I would say that I meditate and do yoga, and I have joined a Buddhist sangha and have taken yoga classes, but if I learned anything from my rendezvous with psychiatry, it is that no one pill or religion or cultural icon has the answer for life’s conundrums, or is a panacea to the reality that all of us eventually get sick and die. I have vowed not to become a new age priestess yielding an arsenal of ‘shoulds’ and ‘have tos’ related to personal growth and sitting in lotus position. In fact I have learned that, among other actual physical illnesses, I have a genetic mutation that causes me to improperly process folic acid. Low folate contributes to anxiety and chronic pain, so my inability to sit still for meditation has been a function of this actual physical illness.
I’m not here to claim mind over matter. Folks who hallucinate or obsess or want to kill themselves are either likely enduring/recovering from trauma and/or physically ill. Some of them are psychics and shamans, yes, but I know first-hand, from a drug-induced experience, that real hardcore horrible psychosis exists. Yet despite the numerical diagnoses in the DSM like 317.5 or whatever, the lack of specificity in pinpointing the causes for such phenomena in psychiatry is stunning. Each person’s brain, body and journey, are unique. The “pick 5 of 9” symptoms from this checklist method of diagnostics is, scientifically, horrifying. And the idea that some shading or lighting on an MRI can be accurate enough to induct someone into the psychiatric paradigm is equally baffling. How scary if our brains all lit up the same on an MRI! How frightening if we all believed and felt exactly the same; what would be left to discuss?
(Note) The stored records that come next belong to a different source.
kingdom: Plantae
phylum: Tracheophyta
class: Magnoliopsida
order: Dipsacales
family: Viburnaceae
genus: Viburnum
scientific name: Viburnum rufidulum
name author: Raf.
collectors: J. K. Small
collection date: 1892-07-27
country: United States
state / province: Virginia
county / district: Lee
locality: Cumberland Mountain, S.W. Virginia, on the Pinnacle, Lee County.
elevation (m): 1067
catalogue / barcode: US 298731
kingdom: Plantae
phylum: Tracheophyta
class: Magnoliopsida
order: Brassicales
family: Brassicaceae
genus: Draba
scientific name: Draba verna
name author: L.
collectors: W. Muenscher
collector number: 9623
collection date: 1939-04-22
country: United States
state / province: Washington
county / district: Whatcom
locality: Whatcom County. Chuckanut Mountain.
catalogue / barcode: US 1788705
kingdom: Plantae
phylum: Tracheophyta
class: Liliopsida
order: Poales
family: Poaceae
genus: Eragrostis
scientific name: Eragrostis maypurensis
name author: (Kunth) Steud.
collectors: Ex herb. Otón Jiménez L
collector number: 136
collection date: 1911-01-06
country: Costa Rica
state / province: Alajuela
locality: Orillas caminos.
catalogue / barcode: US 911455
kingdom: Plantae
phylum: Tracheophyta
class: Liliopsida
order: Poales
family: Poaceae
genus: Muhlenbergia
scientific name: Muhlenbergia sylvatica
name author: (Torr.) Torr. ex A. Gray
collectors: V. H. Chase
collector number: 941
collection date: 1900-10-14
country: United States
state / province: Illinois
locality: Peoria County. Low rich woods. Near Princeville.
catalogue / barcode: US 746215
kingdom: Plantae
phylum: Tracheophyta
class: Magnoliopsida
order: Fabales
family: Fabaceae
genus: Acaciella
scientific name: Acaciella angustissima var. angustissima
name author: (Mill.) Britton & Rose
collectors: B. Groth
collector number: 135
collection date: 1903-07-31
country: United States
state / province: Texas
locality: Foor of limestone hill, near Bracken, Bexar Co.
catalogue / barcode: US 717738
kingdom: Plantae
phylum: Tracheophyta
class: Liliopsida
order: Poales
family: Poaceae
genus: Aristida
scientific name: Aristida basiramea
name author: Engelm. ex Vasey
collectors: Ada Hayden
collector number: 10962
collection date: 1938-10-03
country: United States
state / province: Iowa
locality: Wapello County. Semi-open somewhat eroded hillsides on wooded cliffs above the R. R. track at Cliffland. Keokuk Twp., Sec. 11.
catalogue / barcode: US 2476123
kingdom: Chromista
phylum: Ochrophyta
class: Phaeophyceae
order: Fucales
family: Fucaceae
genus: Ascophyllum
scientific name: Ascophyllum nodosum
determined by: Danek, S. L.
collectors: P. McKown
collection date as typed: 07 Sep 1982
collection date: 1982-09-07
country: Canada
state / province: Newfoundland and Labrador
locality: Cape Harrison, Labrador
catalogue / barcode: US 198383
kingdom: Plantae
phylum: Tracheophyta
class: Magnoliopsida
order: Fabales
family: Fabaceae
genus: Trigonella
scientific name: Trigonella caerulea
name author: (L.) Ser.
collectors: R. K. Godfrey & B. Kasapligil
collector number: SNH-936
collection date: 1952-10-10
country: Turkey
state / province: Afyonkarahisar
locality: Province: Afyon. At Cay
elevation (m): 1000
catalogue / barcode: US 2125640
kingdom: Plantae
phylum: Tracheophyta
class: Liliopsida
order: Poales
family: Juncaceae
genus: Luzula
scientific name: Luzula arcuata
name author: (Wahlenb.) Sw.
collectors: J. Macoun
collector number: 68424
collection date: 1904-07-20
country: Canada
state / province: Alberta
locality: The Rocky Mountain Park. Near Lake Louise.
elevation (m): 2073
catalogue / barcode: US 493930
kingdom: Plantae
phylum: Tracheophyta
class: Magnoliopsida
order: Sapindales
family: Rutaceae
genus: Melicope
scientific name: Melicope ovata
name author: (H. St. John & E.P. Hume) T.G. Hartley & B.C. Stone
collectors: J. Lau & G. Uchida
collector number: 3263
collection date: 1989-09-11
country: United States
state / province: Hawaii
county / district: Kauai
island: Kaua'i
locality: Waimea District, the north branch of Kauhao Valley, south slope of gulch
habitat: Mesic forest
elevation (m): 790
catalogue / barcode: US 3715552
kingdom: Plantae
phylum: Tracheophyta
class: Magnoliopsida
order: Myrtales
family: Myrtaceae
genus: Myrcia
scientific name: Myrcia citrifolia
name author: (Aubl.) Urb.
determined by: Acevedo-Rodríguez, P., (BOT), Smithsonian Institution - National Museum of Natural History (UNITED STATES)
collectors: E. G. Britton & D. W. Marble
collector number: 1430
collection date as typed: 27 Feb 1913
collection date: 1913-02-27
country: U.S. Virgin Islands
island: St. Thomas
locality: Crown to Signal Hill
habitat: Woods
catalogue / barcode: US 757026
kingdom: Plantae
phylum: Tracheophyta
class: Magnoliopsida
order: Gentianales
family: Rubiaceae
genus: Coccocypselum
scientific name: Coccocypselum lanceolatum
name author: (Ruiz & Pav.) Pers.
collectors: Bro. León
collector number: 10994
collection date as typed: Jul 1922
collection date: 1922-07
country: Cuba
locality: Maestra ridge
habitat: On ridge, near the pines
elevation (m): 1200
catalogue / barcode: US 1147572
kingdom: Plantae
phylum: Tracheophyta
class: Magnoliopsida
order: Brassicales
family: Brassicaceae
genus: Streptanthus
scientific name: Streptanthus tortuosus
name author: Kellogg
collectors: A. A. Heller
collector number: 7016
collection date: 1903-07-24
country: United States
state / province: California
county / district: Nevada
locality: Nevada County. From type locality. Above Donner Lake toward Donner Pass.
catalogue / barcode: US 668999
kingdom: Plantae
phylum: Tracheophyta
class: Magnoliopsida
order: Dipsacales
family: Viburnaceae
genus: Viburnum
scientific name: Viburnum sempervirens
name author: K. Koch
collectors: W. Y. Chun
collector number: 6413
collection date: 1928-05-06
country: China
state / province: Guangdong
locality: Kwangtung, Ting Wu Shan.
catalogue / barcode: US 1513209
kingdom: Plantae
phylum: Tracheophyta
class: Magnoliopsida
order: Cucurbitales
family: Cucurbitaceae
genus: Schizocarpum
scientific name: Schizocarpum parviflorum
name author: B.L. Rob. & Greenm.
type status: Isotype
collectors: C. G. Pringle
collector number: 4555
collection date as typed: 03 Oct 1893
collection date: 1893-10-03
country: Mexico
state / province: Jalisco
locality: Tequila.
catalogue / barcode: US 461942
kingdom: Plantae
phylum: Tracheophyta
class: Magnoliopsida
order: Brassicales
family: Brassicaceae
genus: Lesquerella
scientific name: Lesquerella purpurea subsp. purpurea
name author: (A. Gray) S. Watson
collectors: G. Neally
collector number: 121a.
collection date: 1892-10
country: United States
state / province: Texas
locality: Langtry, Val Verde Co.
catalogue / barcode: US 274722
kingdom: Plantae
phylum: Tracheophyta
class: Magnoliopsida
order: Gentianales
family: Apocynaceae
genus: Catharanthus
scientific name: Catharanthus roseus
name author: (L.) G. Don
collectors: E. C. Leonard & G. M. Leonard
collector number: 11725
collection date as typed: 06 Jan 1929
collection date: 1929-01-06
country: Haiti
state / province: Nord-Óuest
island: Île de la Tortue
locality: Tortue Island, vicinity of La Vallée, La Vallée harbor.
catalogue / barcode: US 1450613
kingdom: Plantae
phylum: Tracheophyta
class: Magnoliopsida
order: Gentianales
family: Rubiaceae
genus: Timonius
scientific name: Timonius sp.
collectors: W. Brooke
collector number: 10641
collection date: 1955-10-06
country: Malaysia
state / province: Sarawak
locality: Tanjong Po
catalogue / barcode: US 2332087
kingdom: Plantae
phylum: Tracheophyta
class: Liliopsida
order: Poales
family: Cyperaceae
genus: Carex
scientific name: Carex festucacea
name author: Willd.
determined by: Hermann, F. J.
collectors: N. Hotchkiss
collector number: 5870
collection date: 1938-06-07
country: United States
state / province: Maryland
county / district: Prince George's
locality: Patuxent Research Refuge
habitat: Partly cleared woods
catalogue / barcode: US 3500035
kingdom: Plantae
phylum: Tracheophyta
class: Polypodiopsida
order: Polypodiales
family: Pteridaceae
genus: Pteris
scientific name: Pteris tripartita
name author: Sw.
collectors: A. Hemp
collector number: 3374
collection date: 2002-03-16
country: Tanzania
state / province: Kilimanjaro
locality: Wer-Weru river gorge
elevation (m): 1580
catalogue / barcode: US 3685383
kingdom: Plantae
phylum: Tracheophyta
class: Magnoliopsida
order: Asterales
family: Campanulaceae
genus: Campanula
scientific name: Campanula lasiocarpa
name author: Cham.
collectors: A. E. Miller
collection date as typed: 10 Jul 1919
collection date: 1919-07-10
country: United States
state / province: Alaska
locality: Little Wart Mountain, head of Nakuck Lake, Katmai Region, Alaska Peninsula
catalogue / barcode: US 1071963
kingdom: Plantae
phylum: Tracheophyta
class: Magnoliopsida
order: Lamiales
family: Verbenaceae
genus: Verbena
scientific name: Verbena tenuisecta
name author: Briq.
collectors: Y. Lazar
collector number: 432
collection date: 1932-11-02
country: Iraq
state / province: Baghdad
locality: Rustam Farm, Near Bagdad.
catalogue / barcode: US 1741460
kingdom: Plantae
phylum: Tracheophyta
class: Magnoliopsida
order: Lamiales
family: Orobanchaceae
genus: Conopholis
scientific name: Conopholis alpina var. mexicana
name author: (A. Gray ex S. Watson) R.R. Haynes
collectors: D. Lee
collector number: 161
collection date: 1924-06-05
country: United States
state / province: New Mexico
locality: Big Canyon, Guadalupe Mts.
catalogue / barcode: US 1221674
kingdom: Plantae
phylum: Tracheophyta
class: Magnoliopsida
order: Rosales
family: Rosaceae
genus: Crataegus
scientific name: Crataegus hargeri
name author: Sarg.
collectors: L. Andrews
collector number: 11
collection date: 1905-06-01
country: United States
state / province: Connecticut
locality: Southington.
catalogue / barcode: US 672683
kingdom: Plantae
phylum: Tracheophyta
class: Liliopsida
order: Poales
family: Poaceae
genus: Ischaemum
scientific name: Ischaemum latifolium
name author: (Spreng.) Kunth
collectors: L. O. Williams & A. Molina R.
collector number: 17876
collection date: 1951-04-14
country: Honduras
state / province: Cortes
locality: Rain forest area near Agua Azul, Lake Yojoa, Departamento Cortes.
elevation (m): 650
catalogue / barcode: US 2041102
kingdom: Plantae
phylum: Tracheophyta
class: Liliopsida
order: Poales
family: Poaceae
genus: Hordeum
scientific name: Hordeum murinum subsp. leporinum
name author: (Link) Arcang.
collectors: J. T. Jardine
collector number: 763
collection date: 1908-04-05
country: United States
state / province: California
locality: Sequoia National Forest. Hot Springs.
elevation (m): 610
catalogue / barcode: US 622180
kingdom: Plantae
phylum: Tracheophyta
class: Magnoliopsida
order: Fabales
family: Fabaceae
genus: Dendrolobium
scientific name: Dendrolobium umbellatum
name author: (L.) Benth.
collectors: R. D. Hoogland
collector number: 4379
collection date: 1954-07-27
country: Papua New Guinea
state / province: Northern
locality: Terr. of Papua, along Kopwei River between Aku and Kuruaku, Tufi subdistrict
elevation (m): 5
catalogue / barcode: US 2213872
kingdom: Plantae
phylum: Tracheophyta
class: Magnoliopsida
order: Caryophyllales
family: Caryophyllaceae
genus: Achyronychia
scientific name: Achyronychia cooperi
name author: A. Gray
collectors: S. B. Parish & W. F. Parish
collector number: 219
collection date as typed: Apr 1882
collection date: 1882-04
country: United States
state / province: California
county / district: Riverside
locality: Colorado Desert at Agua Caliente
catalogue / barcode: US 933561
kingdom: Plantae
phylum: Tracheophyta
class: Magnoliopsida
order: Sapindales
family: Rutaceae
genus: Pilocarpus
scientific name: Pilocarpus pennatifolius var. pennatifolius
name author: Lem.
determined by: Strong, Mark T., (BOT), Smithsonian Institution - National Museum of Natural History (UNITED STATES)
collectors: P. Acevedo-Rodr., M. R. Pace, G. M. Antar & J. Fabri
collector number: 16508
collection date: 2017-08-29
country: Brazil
The critique I make of psychiatry is comprehensive. The experience I endured, along with many others, is damning of the way the profession currently operates. At the very least, the question of “Why psychiatry?” needs to be asked.
When I stopped seeing psychiatry as a viable resource, it stopped being a backup plan. When it was no longer a backup plan, I suddenly no longer needed it. But first and foremost, when I stopped thinking something was wrong with me, I already no longer needed psychiatry.
Losing the Plot documents the steps I had to take to leave psychiatry behind, including some details on tapering antidepressants, Lithium and benzodiazepines. It also provides snippets of my life as social worker before the drugging. It touches briefly on some family history, including the untreated mental health struggles of my mother (which might make anyone a believer in psychiatry, except that in retrospect, I am very glad she never did enter a hospital or take an antipsychotic.) And lastly, it leaves the reader with four possible future renditions of my life, none of which are under the auspices of psychiatry but each of which includes the continued influence of psychiatry, as all of our lives do. It begs the following questions: Is happily ever after realistic, preferable and for our highest good? Is Hollywood’s instant gratification narrative, which psychiatry relies on to sell drugs, the best story to live? Or is working through and being present with the grief, the visions, the tremors, and the uncertainty of our days a better prescription for a long and fulfilling life?